In addition to the 2-D to 3-D transformation component, the abstract nature of most standard tests is illustrated by the fact that tests of mental rotation typically use stylized 2-D representations of 3-D objects, such as block configurations with minimal depth cues. In fact, occlusion is often the only cue available, and it actually has been shown to hinder performance on the task (Voyer & Hou, 2006). Accordingly, such images have little bearing on the type of mental rotation tasks one might need to perform in the real world. In most cases, this means that completing a mental rotation test with 2-D stimuli requires the construction of a 3-D representation on the part of the test-taker on the basis of inappropriate depth cues. In addition, this aspect (2-D to 3-D conversion) was presented by Voyer and Hou as an important component of the observed better performance for males than for females in mental rotation. It is therefore possible that spatial thinking investigated by psychometric tests and real-world spatial thinking might be partly governed by different cognitive processes. This difference could then account for the better performance of men than of women on paper tests, but not in environments more closely resembling the real-world view, purportedly as a function of the dimensional abstraction required in task completion.

The research presented here investigated the relation between abstract spatial ability, as measured with standard spatial tests, and geospatial cognition, as measured with a new test using images of landscapes relying on shading as a depth cue. In the present experiment, we aimed to examine more closely the potential role of the 2-D to 3-D conversion on gender differences in mental rotation as a handle for understanding the role of this conversion in mental rotation performance. A test of landscape perception that offers a closer approximation of an intuitive view of a landscape was designed specifically for this research. A computer-generated rendition of a natural landscape was synthesized in an attempt to depict that landscape in a way that is generally familiar to the viewer (requiring no or minimal abstract image construction). The aim was to present the participant with a view of a natural terrain corresponding to a landscape rather than a line representation of an abstract geometric object. That terrain (a mountainous landscape) was visualized using standard 3-D graphic sun-illumination techniques, with shading proportional to local surface slope and directional light source. Thus, the only clues to relative changes in elevation came from intuitive hill shading. The task required mapping the 3-D view into a 2-D view and vice-versa. In this way, we hoped to have an indirect measure of the 2-D to 3-D conversion process with a minimal mental rotation component. Construction of such a test was necessary since, to our knowledge, past research of seeming relevance has focused on map-reading skills (e.g., Goldberg & Kirman, 1990), thereby involving only 2-D processing. An example of one item from this Landscape Perception Test (LPT) is presented in Fig. 1.

- _Tasks and exercises_:
1) Answer each question using the passage on mental rotation:
(a) What is often the only depth cue in the stylized images used by mental rotation tests?
(b) What kind of terrain was visualized for the new test?
(c) What did past research of seeming relevance focus on?
2) Extend the passage on mental rotation and the Landscape Perception Test past its final sentence.
The data that follow are separate from the passage on mental rotation.

- _Supplied information_:

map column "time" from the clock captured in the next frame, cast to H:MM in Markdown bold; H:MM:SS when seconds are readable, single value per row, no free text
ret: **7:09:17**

- _Responses in order_:
1)
(a) Occlusion.
(b) A mountainous landscape.
(c) Map-reading skills.

2)
Fig. 1
figure 1

Sample item from the Landscape Perception Test. This item requires conversion of the 2-D target into the 3-D response alternatives. Participants are told that the arrow line in the 3-D view reflects the location of the cut seen in the 2-D view above the response alternatives. The correct response for this item is a

An informal analysis of the items on the LPT allows inferences concerning the processes that might be involved in this test. In a general sense, the test requires skills that cartographers might apply in their everyday work. Specifically, the task involves reading the topography of a terrain by translation of a 2-D target into a 3-D response alternative (and vice versa). This is the base process that the task purports to measure, and it would allow a cartographer to have a sense of the elevation and shape of the terrain. In fact, this would also allow a hiker to obtain a “read” of the terrain if the image referred to a trail map, for example. This emphasizes the real-world relevance of the LPT. However, it is possible that some participants might use mental rotation to some extent in completing the task—for example, to match line position on the landscape with the terrain profile. In addition, some participants might choose to alter their perspective on the alternatives in the course of task completion. In fact, participants could potentially rotate themselves around the alternatives in imagination (perspective change) or rotate the alternatives (mental rotation), as is always a possibility in this type of task (Hegarty & Waller, 2004). Therefore, the LPT should show a relatively large correlation with any mental rotation measure, due mostly to the common 2-D to 3-D transformation component and, to a much smaller extent, to a minimal mental rotation component. In addition, it should show a small significant correlation with a measure of perspective taking.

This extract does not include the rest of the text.